Evaluation of Escherichia coli contamination on fresh vegetables using fluorescence spectroscopy

Food safety becomes a major public concern in addition to the food quality. Among major bacterial diseases related to public health, Escherichia coli is most common and may cause illness or death once infected through polluted fresh-to-eat fruits and vegetables. Comprehensive inspection of E. Coli contamination on whole surface area of all fruits and vegetables cannot be conducted by current standard laboratory methods because the procedures of bacterial culture are time-consuming and labor-intensive. In this study, nondestructive fluorescence spectroscopy was applied to the inspection of E. Coli contamination on fresh-to-eat vegetables. A fluorescence spectrophotometer was used to measure the fluorescence intensity from the surface of Romaine lettuce (Lactuca sativa L var. longifolia) samples. Excitation wavelengths were set at 200-550 nm with 5 nm interval while emission wavelengths at 200-900 nm with 5 nm interval. The measurements provided a three-dimensional data cube, and could be used to study the biomaterial's surface properties by both analyses of discrimination and quantification. An excitation Emission Matrix (EEM) was established, fluorescence fingerprints were analyzed by Mahalanobis distance, and fluorescence peak points were identified.

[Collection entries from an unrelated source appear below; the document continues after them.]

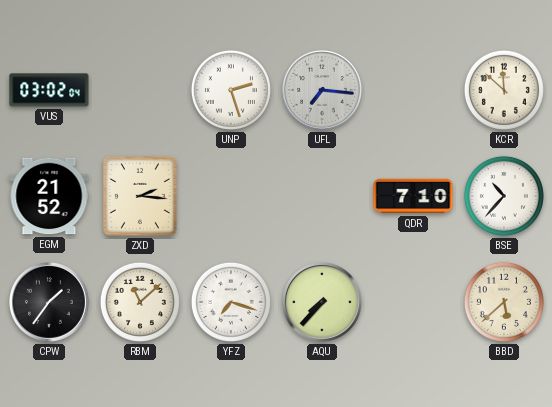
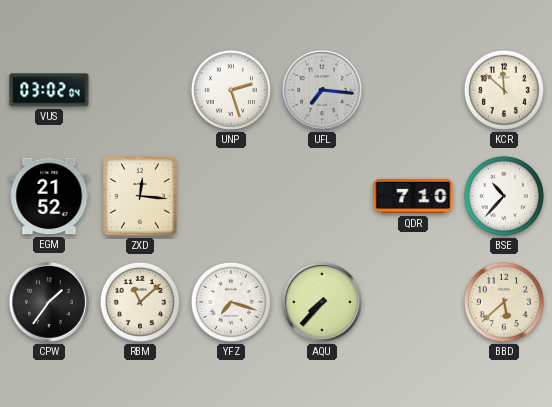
ZXD: 2:16 -> 12:16
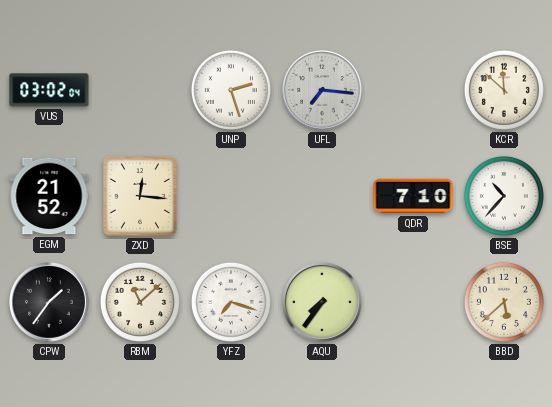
AQU: 7:37 -> 7:36
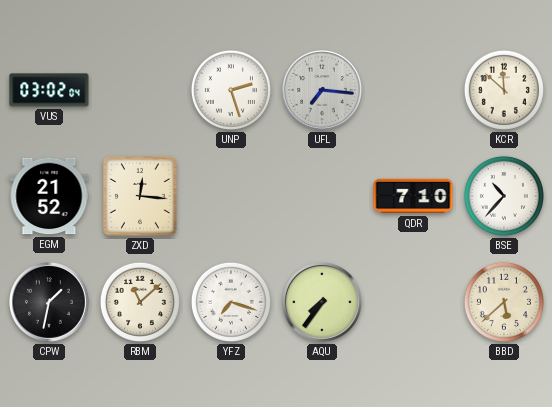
CPW: 1:36 -> 1:32
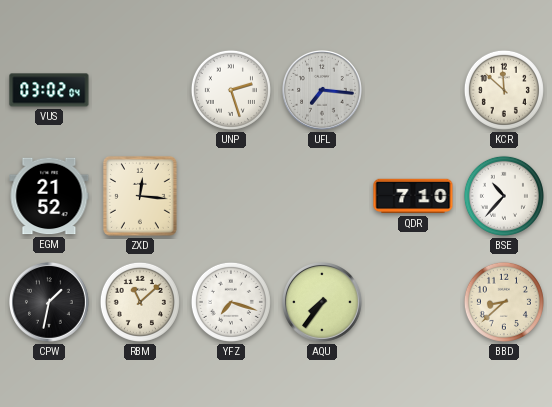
BBD: 5:38 -> 8:38
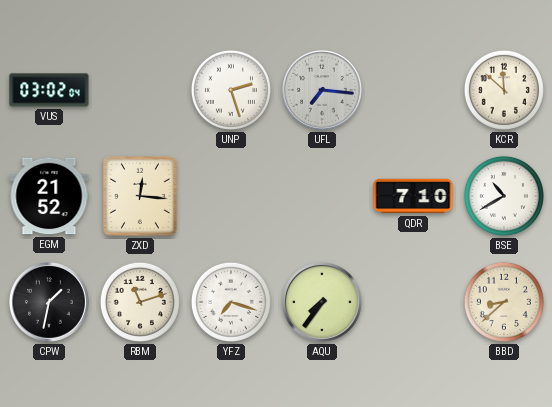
BSE: 10:37 -> 10:40
RBM: 11:08 -> 11:12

The results showed that the effective fluorescence intensity could be achieved when excitation wavelengths were at 200-300 nm and emission wavelengths at 300-400 nm. The contaminated lettuce samples could be successfully discriminated using principal component analysis (PCA) method. The successful rates of PLS-DA model were more than 80%. Multiple linear regression (MLR) analysis gave a correlation coefficient better than 0.8 for lettuces with different E. Coli contamination conditions. The work showed that fluorescence can be applied to rapid inspection of E. Coli contamination on fresh vegetables to assure the food safety.